[LISTED ENTRIES]
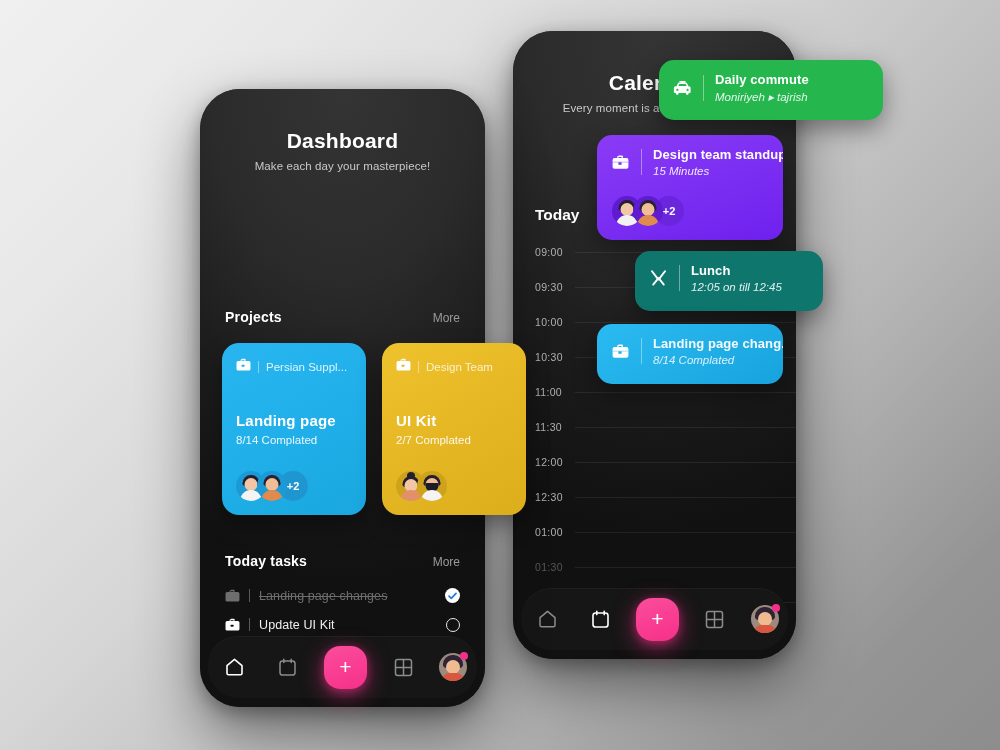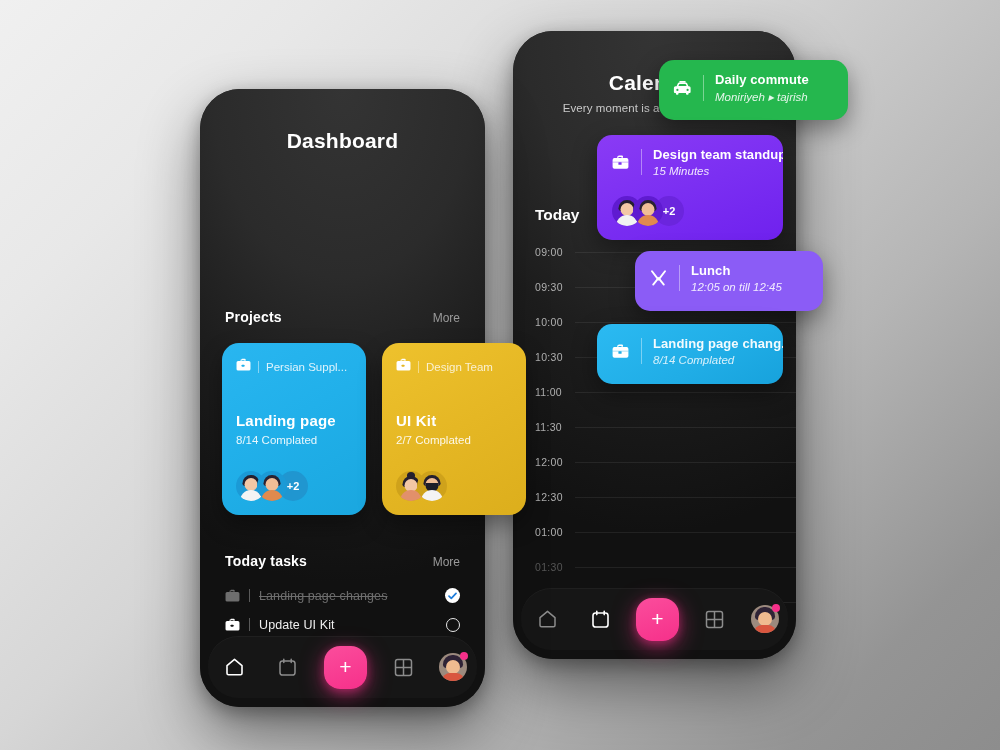--- a/index.html
+++ b/index.html
@@ -326,35 +326,35 @@
   .ev-sub {
     color: rgba(255,255,255,0.88);
     font-size: 11.5px;
     margin-top: 3px;
     white-space: nowrap;
     font-style: italic;
   }
 
   #ev-commute {
     left: 146px; top: 29px;
-    width: 189px; height: 60px;
+    width: 224px; height: 60px;
     background: #25b74e;
   }
   #ev-standup {
     left: 84px; top: 104px;
     width: 186px; height: 105px;
     background: linear-gradient(160deg, #8a3bf5 0%, #7b2ff2 50%, #6f21ee 100%);
   }
   #ev-standup .avatar-row { left: 15px; bottom: 14px; }
   #ev-standup .avatar { background: #5f1bd0; }
   #ev-standup .avatar-more { background: #6b25dd; }
   #ev-lunch {
     left: 122px; top: 220px;
     width: 188px; height: 60px;
-    background: #8b5cf6;
+    background: #0f766e;
   }
   #ev-landing {
     left: 84px; top: 293px;
     width: 186px; height: 60px;
     background: linear-gradient(150deg, #2bbaf2 0%, #20ade6 60%, #17a2dc 100%);
   }
   #ev-landing .ev-title { color: rgba(255,255,255,0.95); font-weight: bold; }
   #ev-landing .ev-sub { color: rgba(255,255,255,0.82); }
 </style>
 </head>
@@ -539,20 +539,21 @@
         <div class="nav-dot"></div>
       </div>
     </div>
   </div>
 
   <div class="phone" id="phone-left">
     <div class="phone-screen">
 
       <div class="app-header">
         <div class="app-title">Dashboard</div>
+        <div class="app-subtitle">Make each day your masterpiece!</div>
       </div>
 
       <div class="section-row" style="position:absolute;left:0;right:0;top:220px;">
         <div class="section-title">Projects</div>
         <div class="section-more">More</div>
       </div>
 
       <div class="section-row" style="position:absolute;left:0;right:0;top:464px;">
         <div class="section-title">Today tasks</div>
         <div class="section-more">More</div>

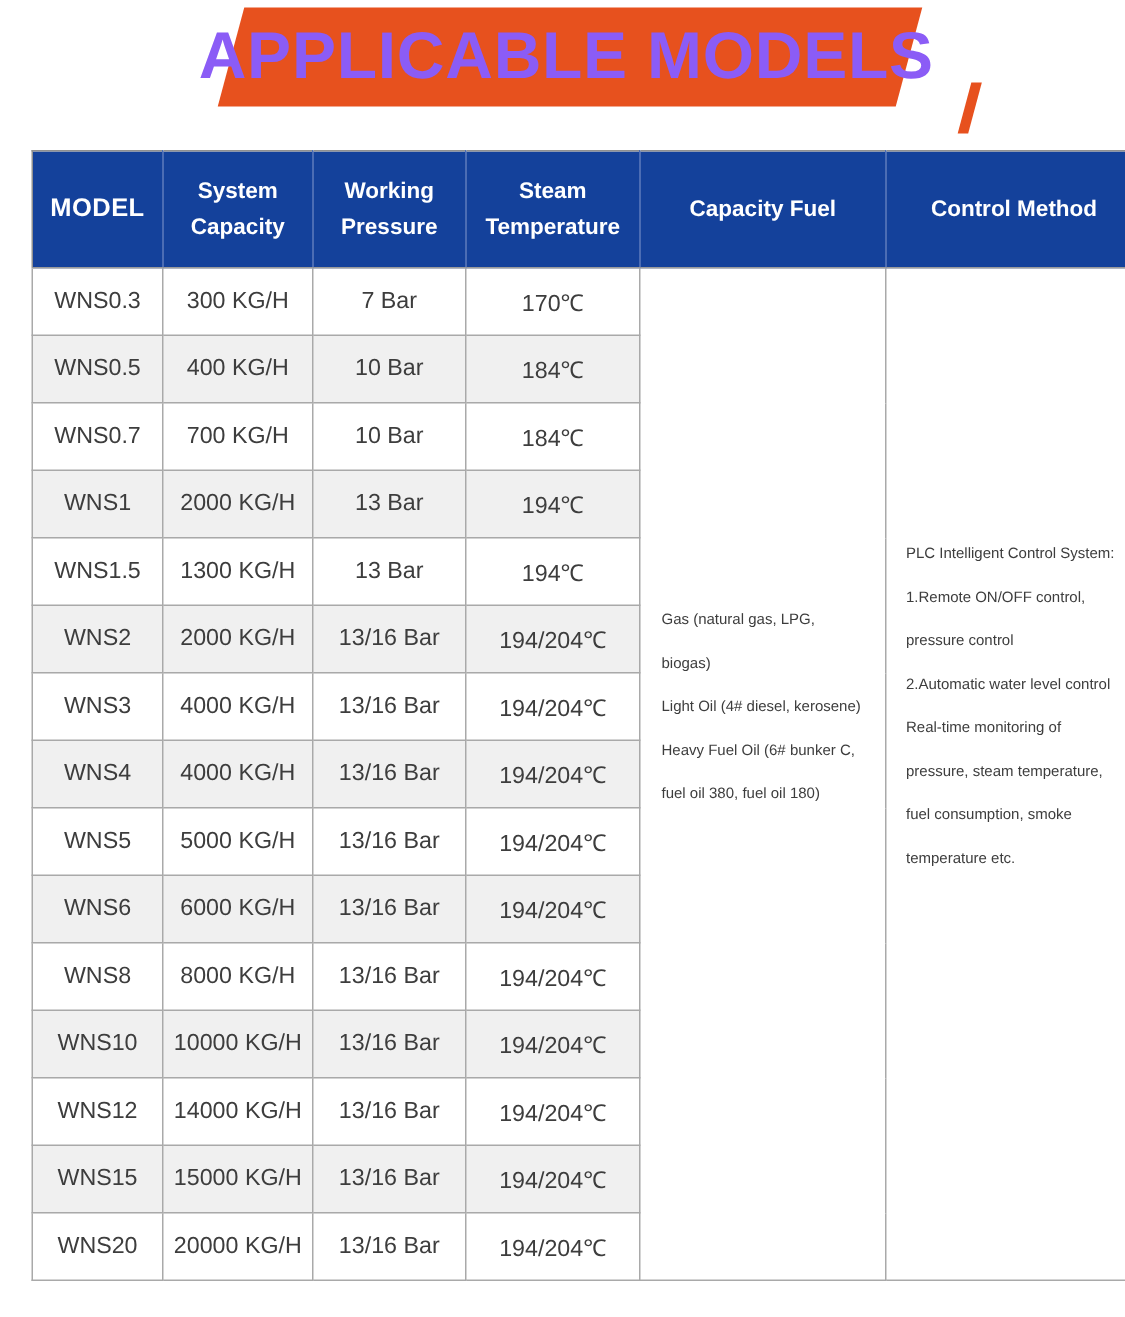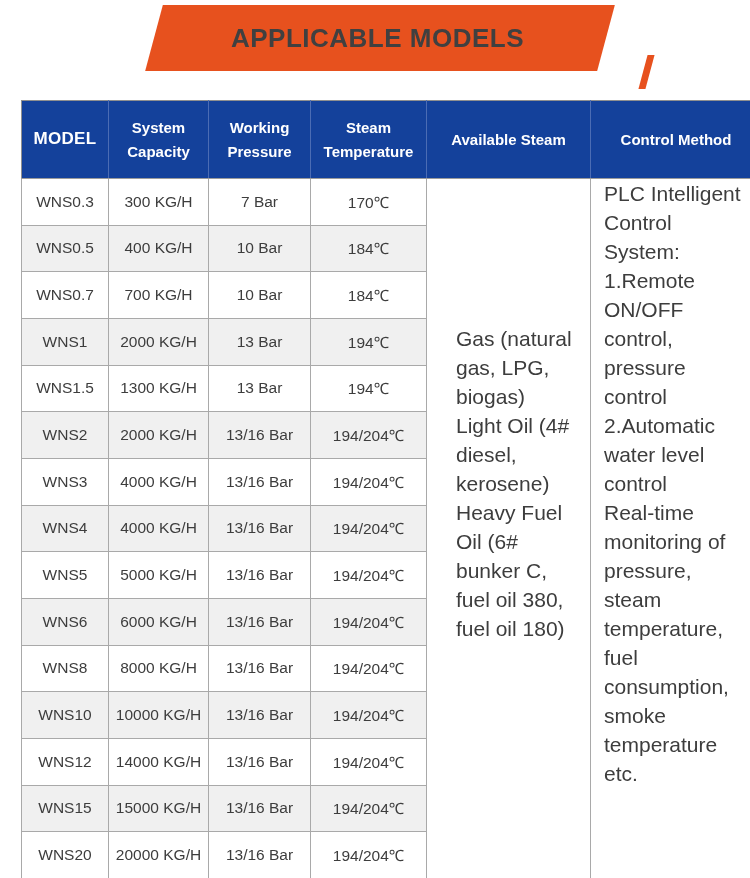--- a/index.html
+++ b/index.html
@@ -25,22 +25,22 @@
     left: 643px; top: 55px;
     width: 7px; height: 34px;
     background: #e7511e;
     transform: skewX(-15deg);
   }
   .banner-title {
     position: absolute;
     left: 147px; top: 5px;
     width: 461px; height: 66px;
     display: flex; align-items: center; justify-content: center;
-    color: #404040;
-    font-size: 26px;
+    color: #8b5cf6;
+    font-size: 44px;
     font-weight: bold;
     letter-spacing: 0.5px;
     white-space: nowrap;
   }
   
   .spec-table {
     position: absolute;
     left: 21px; top: 100px;
     width: 740px;
     border-collapse: collapse;
@@ -80,23 +80,23 @@
     background: #ffffff;
   }
   .spec-table tbody tr:nth-child(even) td.data-cell { background: #f0f0f0; }
 
   .spec-table td.merged-cell {
     text-align: left;
     vertical-align: middle;
     background: #ffffff;
     padding: 0 18px 90px 13px;
   }
-  .spec-table td.fuel-cell { padding-left: 29px; padding-right: 12px; }
+  .spec-table td.fuel-cell { padding-left: 14px; padding-right: 12px; }
   .merged-cell p {
-    font-size: 21px;
+    font-size: 10px;
     line-height: 29px;
     color: #3d3d3d;
   }
   .spec-table { border: 1px solid #909090; }
 </style>
 </head>
 <body>
 
 <div class="page">
 
@@ -112,21 +112,21 @@
       <col class="c-temp">
         <col class="c-fuel">
         <col class="c-control">
     </colgroup>
     <thead>
       <tr>
         <th class="h-model">MODEL</th>
         <th>System Capacity</th>
         <th>Working Pressure</th>
         <th>Steam Temperature</th>
-        <th>Available Steam</th>
+        <th>Capacity Fuel</th>
         <th>Control Method</th>
       </tr>
     </thead>
     <tbody>
       <tr>
         <td class="data-cell">WNS0.3</td>
         <td class="data-cell">300 KG/H</td>
         <td class="data-cell">7 Bar</td>
         <td class="data-cell">170℃</td>
         <td class="merged-cell fuel-cell" rowspan="15">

[TASK DESCRIPTION]
Repeat every line above exactly, minus the pictures.

[YOUR RESPONSE]
--- a/index.html
+++ b/index.html
@@ -326,35 +326,35 @@
   .ev-sub {
     color: rgba(255,255,255,0.88);
     font-size: 11.5px;
     margin-top: 3px;
     white-space: nowrap;
     font-style: italic;
   }
 
   #ev-commute {
     left: 146px; top: 29px;
-    width: 189px; height: 60px;
+    width: 224px; height: 60px;
     background: #25b74e;
   }
   #ev-standup {
     left: 84px; top: 104px;
     width: 186px; height: 105px;
     background: linear-gradient(160deg, #8a3bf5 0%, #7b2ff2 50%, #6f21ee 100%);
   }
   #ev-standup .avatar-row { left: 15px; bottom: 14px; }
   #ev-standup .avatar { background: #5f1bd0; }
   #ev-standup .avatar-more { background: #6b25dd; }
   #ev-lunch {
     left: 122px; top: 220px;
     width: 188px; height: 60px;
-    background: #8b5cf6;
+    background: #0f766e;
   }
   #ev-landing {
     left: 84px; top: 293px;
     width: 186px; height: 60px;
     background: linear-gradient(150deg, #2bbaf2 0%, #20ade6 60%, #17a2dc 100%);
   }
   #ev-landing .ev-title { color: rgba(255,255,255,0.95); font-weight: bold; }
   #ev-landing .ev-sub { color: rgba(255,255,255,0.82); }
 </style>
 </head>
@@ -539,20 +539,21 @@
         <div class="nav-dot"></div>
       </div>
     </div>
   </div>
 
   <div class="phone" id="phone-left">
     <div class="phone-screen">
 
       <div class="app-header">
         <div class="app-title">Dashboard</div>
+        <div class="app-subtitle">Make each day your masterpiece!</div>
       </div>
 
       <div class="section-row" style="position:absolute;left:0;right:0;top:220px;">
         <div class="section-title">Projects</div>
         <div class="section-more">More</div>
       </div>
 
       <div class="section-row" style="position:absolute;left:0;right:0;top:464px;">
         <div class="section-title">Today tasks</div>
         <div class="section-more">More</div>

--- a/index.html
+++ b/index.html
@@ -25,22 +25,22 @@
     left: 643px; top: 55px;
     width: 7px; height: 34px;
     background: #e7511e;
     transform: skewX(-15deg);
   }
   .banner-title {
     position: absolute;
     left: 147px; top: 5px;
     width: 461px; height: 66px;
     display: flex; align-items: center; justify-content: center;
-    color: #404040;
-    font-size: 26px;
+    color: #8b5cf6;
+    font-size: 44px;
     font-weight: bold;
     letter-spacing: 0.5px;
     white-space: nowrap;
   }
   
   .spec-table {
     position: absolute;
     left: 21px; top: 100px;
     width: 740px;
     border-collapse: collapse;
@@ -80,23 +80,23 @@
     background: #ffffff;
   }
   .spec-table tbody tr:nth-child(even) td.data-cell { background: #f0f0f0; }
 
   .spec-table td.merged-cell {
     text-align: left;
     vertical-align: middle;
     background: #ffffff;
     padding: 0 18px 90px 13px;
   }
-  .spec-table td.fuel-cell { padding-left: 29px; padding-right: 12px; }
+  .spec-table td.fuel-cell { padding-left: 14px; padding-right: 12px; }
   .merged-cell p {
-    font-size: 21px;
+    font-size: 10px;
     line-height: 29px;
     color: #3d3d3d;
   }
   .spec-table { border: 1px solid #909090; }
 </style>
 </head>
 <body>
 
 <div class="page">
 
@@ -112,21 +112,21 @@
       <col class="c-temp">
         <col class="c-fuel">
         <col class="c-control">
     </colgroup>
     <thead>
       <tr>
         <th class="h-model">MODEL</th>
         <th>System Capacity</th>
         <th>Working Pressure</th>
         <th>Steam Temperature</th>
-        <th>Available Steam</th>
+        <th>Capacity Fuel</th>
         <th>Control Method</th>
       </tr>
     </thead>
     <tbody>
       <tr>
         <td class="data-cell">WNS0.3</td>
         <td class="data-cell">300 KG/H</td>
         <td class="data-cell">7 Bar</td>
         <td class="data-cell">170℃</td>
         <td class="merged-cell fuel-cell" rowspan="15">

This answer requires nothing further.